6 female children with OTC deficiency presenting on average at 17 months of age were transplanted on average at 6 years of age (+/- 8 years). Formal psychological testing after transplantation was available for 5 of them. Results on their latest evaluations showed IQ/DQ scores ion average were 87 (+/-23) at 14 years of age, 7 years after transplantation.

10 infants with neonatal-onset ASL deficiency were transplanted on average at 5 years of age. Formal psychological testing after transplantation was available for 7 of them. Results on their latest evaluations showed IQ/DQ scores in the mild range of intellectual disability (IQ 55-70) at 12 years of age, 5 years after transplantation.

13 patients with neonatal-onset ASS1 deficiency (citrullinemia) were transplanted on average at 2 years of age. Formal psychological testing after transplantation was available for 8 of them. Results on their latest evaluations showed IQ/DQ scores with an average of 87 (+/-14) at 6 years of age, 4 years after transplantation.

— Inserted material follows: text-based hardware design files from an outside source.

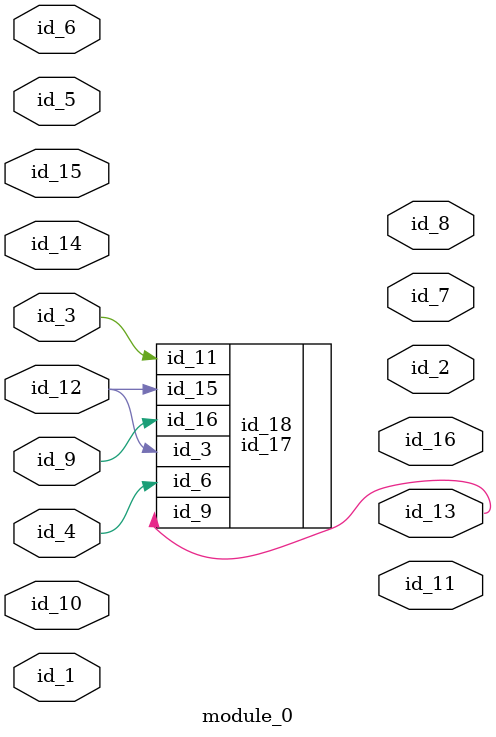
<source format=v>
module module_0 (
    id_1,
    id_2,
    id_3,
    id_4,
    id_5,
    id_6,
    id_7,
    id_8,
    id_9,
    id_10,
    id_11,
    id_12,
    id_13,
    id_14,
    id_15,
    id_16
);
  output id_16;
  input id_15;
  input id_14;
  output id_13;
  input id_12;
  output id_11;
  input id_10;
  input id_9;
  output id_8;
  output id_7;
  input id_6;
  input id_5;
  input id_4;
  input id_3;
  output id_2;
  input id_1;
  id_17 id_18 (
      .id_6 (id_4),
      .id_11(id_3),
      .id_16(id_9),
      .id_15(id_12),
      .id_3 (id_12),
      .id_9 (id_13)
  );
endmodule

</source>
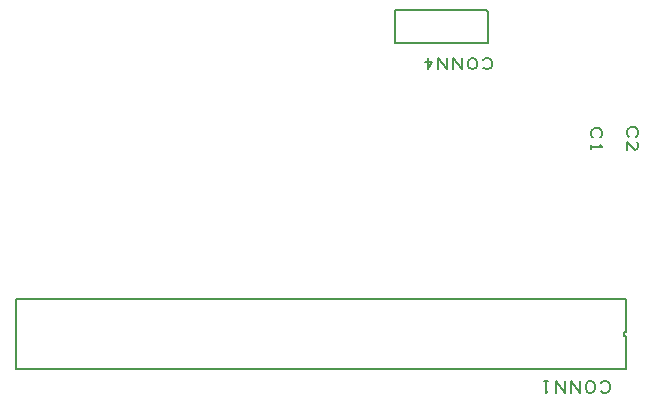
<source format=gbr>
G04 EasyPC Gerber Version 20.0.2 Build 4112 *
%FSLAX35Y35*%
%MOIN*%
%ADD15C,0.00500*%
X0Y0D02*
D02*
D15*
X171100Y127600D02*
X140100D01*
Y138600*
X170600*
X171100Y138100*
Y127600*
X169475Y122037D02*
X169787Y122350D01*
X170413Y122663*
X171350*
X171975Y122350*
X172287Y122037*
X172600Y121413*
Y120163*
X172287Y119537*
X171975Y119225*
X171350Y118913*
X170413*
X169787Y119225*
X169475Y119537*
X167600Y121413D02*
Y120163D01*
X167287Y119537*
X166975Y119225*
X166350Y118913*
X165725*
X165100Y119225*
X164787Y119537*
X164475Y120163*
Y121413*
X164787Y122037*
X165100Y122350*
X165725Y122663*
X166350*
X166975Y122350*
X167287Y122037*
X167600Y121413*
X162600Y122663D02*
Y118913D01*
X159475Y122663*
Y118913*
X157600Y122663D02*
Y118913D01*
X154475Y122663*
Y118913*
X151037Y122663D02*
Y118913D01*
X152600Y121413*
X150100*
X206163Y96225D02*
X205850Y96537D01*
X205537Y97163*
Y98100*
X205850Y98725*
X206163Y99037*
X206787Y99350*
X208037*
X208663Y99037*
X208975Y98725*
X209287Y98100*
Y97163*
X208975Y96537*
X208663Y96225*
X205537Y93725D02*
Y92475D01*
Y93100D02*
X209287D01*
X208663Y93725*
X208725Y14287D02*
X209037Y14600D01*
X209663Y14913*
X210600*
X211225Y14600*
X211537Y14287*
X211850Y13663*
Y12413*
X211537Y11787*
X211225Y11475*
X210600Y11163*
X209663*
X209037Y11475*
X208725Y11787*
X206850Y13663D02*
Y12413D01*
X206537Y11787*
X206225Y11475*
X205600Y11163*
X204975*
X204350Y11475*
X204037Y11787*
X203725Y12413*
Y13663*
X204037Y14287*
X204350Y14600*
X204975Y14913*
X205600*
X206225Y14600*
X206537Y14287*
X206850Y13663*
X201850Y14913D02*
Y11163D01*
X198725Y14913*
Y11163*
X196850Y14913D02*
Y11163D01*
X193725Y14913*
Y11163*
X191225Y14913D02*
X189975D01*
X190600D02*
Y11163D01*
X191225Y11787*
X218163Y96475D02*
X217850Y96787D01*
X217537Y97413*
Y98350*
X217850Y98975*
X218163Y99287*
X218787Y99600*
X220037*
X220663Y99287*
X220975Y98975*
X221287Y98350*
Y97413*
X220975Y96787*
X220663Y96475*
X217537Y92100D02*
Y94600D01*
X219725Y92413*
X220350Y92100*
X220975Y92413*
X221287Y93037*
Y93975*
X220975Y94600*
X217234Y18966D02*
X13966D01*
Y42234*
X217234*
Y31225*
X216609*
Y29975*
X217234*
Y18966*
X0Y0D02*
M02*

</source>
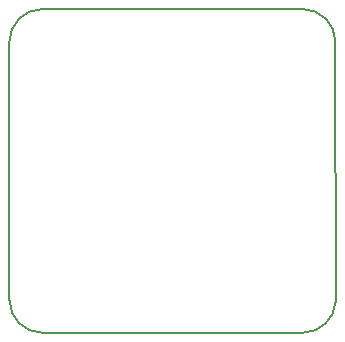
<source format=gbr>
%TF.GenerationSoftware,KiCad,Pcbnew,5.1.12-84ad8e8a86~92~ubuntu18.04.1*%
%TF.CreationDate,2024-08-09T12:32:27+07:00*%
%TF.ProjectId,framos_FSM_IMX_2LANE_Jetson_Adapter,6672616d-6f73-45f4-9653-4d5f494d585f,rev?*%
%TF.SameCoordinates,Original*%
%TF.FileFunction,Profile,NP*%
%FSLAX46Y46*%
G04 Gerber Fmt 4.6, Leading zero omitted, Abs format (unit mm)*
G04 Created by KiCad (PCBNEW 5.1.12-84ad8e8a86~92~ubuntu18.04.1) date 2024-08-09 12:32:27*
%MOMM*%
%LPD*%
G01*
G04 APERTURE LIST*
%TA.AperFunction,Profile*%
%ADD10C,0.200000*%
%TD*%
G04 APERTURE END LIST*
D10*
X136475000Y-52525000D02*
X136493537Y-74564288D01*
X136493537Y-74564288D02*
G75*
G02*
X133725000Y-77150000I-2768537J189288D01*
G01*
X111650000Y-77150000D02*
G75*
G02*
X108875000Y-74375000I0J2775000D01*
G01*
X133700000Y-49750000D02*
G75*
G02*
X136475000Y-52525000I0J-2775000D01*
G01*
X108875000Y-52525000D02*
G75*
G02*
X111650000Y-49750000I2775000J0D01*
G01*
X108875000Y-74375000D02*
X108875000Y-52525000D01*
X133725000Y-77150000D02*
X111650000Y-77150000D01*
X111650000Y-49750000D02*
X133700000Y-49750000D01*
M02*

</source>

The lowest post-transplantation IQ/DQ scores were found in neonatal onset ASL patients and then in male neonatal onset OTC patients.

After liver transplantation, there were 5 HA events reported on 2 subjects (both neonatal OTC males). There were 4 events for 1 patient and 1 event for the other. The other 64 patients had no further hyperammonemia after transplantation.

Summary:  These results suggest that liver transplantation appears to be curative for OTC and CPS1 deficiencies.  Transplantation for ASL and citrullinemia appears to be curative for hyperammonemia, but patients remain on arginine supplementation.  Intellectual outcomes are mainly good.  However, the study did not look at mortality and morbidity associated with liver transplantation.